Relationship to other ADRs

• ADR-4 (inference engine) and ADR-5 (robustness principle) — budgets are the operational form of “strict on returns, lenient on inputs, never frighten working code”: at a budget, Rigor widens rather than reports. WD2’s diagnose-don’t-error is the ADR-5 reading.
• ADR-10 (dependency-source inference) — budget_per_gem is the one already-wired budget and the template for WD4’s configurable + ranged + diagnostic-emitting model (dynamic.dependency-source.budget-exceeded is the existing precedent for the static.* surface WD2 generalizes).
• ADR-20 (lightweight HKT) — the reducer’s fuel budget is one of the termination guards WD4/WD6 keep hard-coded.

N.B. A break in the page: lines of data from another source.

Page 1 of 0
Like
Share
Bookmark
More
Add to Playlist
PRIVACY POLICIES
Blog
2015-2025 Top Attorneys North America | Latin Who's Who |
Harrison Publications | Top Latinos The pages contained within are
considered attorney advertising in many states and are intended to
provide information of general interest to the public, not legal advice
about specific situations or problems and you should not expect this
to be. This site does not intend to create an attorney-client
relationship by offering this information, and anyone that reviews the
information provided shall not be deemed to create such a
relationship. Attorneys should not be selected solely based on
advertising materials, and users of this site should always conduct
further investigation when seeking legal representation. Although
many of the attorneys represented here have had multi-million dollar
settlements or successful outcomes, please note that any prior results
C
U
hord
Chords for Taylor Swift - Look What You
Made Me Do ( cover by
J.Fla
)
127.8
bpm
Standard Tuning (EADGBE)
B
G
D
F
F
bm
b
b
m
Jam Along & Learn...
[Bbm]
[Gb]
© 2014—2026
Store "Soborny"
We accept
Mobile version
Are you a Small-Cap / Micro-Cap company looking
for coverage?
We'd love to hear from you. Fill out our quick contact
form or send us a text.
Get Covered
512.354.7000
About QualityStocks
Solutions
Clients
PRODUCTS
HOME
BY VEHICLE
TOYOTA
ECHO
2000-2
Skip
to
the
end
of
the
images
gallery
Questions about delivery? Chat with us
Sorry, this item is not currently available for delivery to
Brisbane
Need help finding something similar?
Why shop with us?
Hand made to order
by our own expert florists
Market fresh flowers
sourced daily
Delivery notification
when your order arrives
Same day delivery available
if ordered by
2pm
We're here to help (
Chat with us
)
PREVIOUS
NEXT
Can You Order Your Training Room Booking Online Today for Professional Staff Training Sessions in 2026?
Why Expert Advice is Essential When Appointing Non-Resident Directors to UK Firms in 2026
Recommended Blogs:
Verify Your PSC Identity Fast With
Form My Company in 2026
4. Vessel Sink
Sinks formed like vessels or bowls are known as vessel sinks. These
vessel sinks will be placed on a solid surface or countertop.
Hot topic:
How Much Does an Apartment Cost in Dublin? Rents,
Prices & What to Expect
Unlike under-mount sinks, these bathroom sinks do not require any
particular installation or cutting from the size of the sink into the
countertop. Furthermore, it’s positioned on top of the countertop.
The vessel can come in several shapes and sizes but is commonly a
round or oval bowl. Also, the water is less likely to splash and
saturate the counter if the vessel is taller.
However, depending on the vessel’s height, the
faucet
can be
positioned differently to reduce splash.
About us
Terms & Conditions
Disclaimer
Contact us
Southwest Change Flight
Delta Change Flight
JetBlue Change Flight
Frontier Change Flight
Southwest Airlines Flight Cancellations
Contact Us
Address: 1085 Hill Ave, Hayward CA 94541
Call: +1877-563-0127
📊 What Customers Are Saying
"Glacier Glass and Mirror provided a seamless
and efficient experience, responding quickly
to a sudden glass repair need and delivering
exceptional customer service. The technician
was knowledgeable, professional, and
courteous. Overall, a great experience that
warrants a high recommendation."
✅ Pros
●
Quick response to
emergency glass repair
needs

Rejected / deferred alternatives

• Move Rigor to camp (a) (require signatures, infer locally). Rejected: deep inference without mandatory annotations is the product (the robustness principle / “works on unannotated Ruby” promise). Camp (a) would dissolve the budget problem but is a different tool (Sorbet / Steep already occupy it).
• Error on budget hit (TypeScript model). Rejected for the default path: erroring on a budget violates false-positive discipline on working code. The static.* diagnostic is :info, not an error.
• Pick union_size / structural_growth defaults now by reasoning. Deferred to measurement (WD3) — the PHPStan OOM-on-removal and the asymmetric cost of a wrong cap make a guessed value the higher risk.
• Make every budget configurable. Rejected: termination guards (WD4) must not be disable-able below their floor; only precision budgets are user-tunable.

Consequences

• A clear, intrinsic role for budgets: permanent termination machinery for a deep-inference engine, with a user-resolvable escape hatch and a per-site diagnostic that no surveyed competitor provides.
• A concrete, low-risk Layer 1 (doc/spec corrections) that can land immediately, and a measurement-gated Layer 2 that resolves the actual large-app cost cliff without risking false positives.
• The documented budget table will finally match the enforced set, and budget_per_gem will be correctly described.
• Open question carried forward: the exact union_size / structural_growth defaults await the Layer 2a distribution measurement; the prior-art anchors (TypeProf 10 / 5) are the working priors.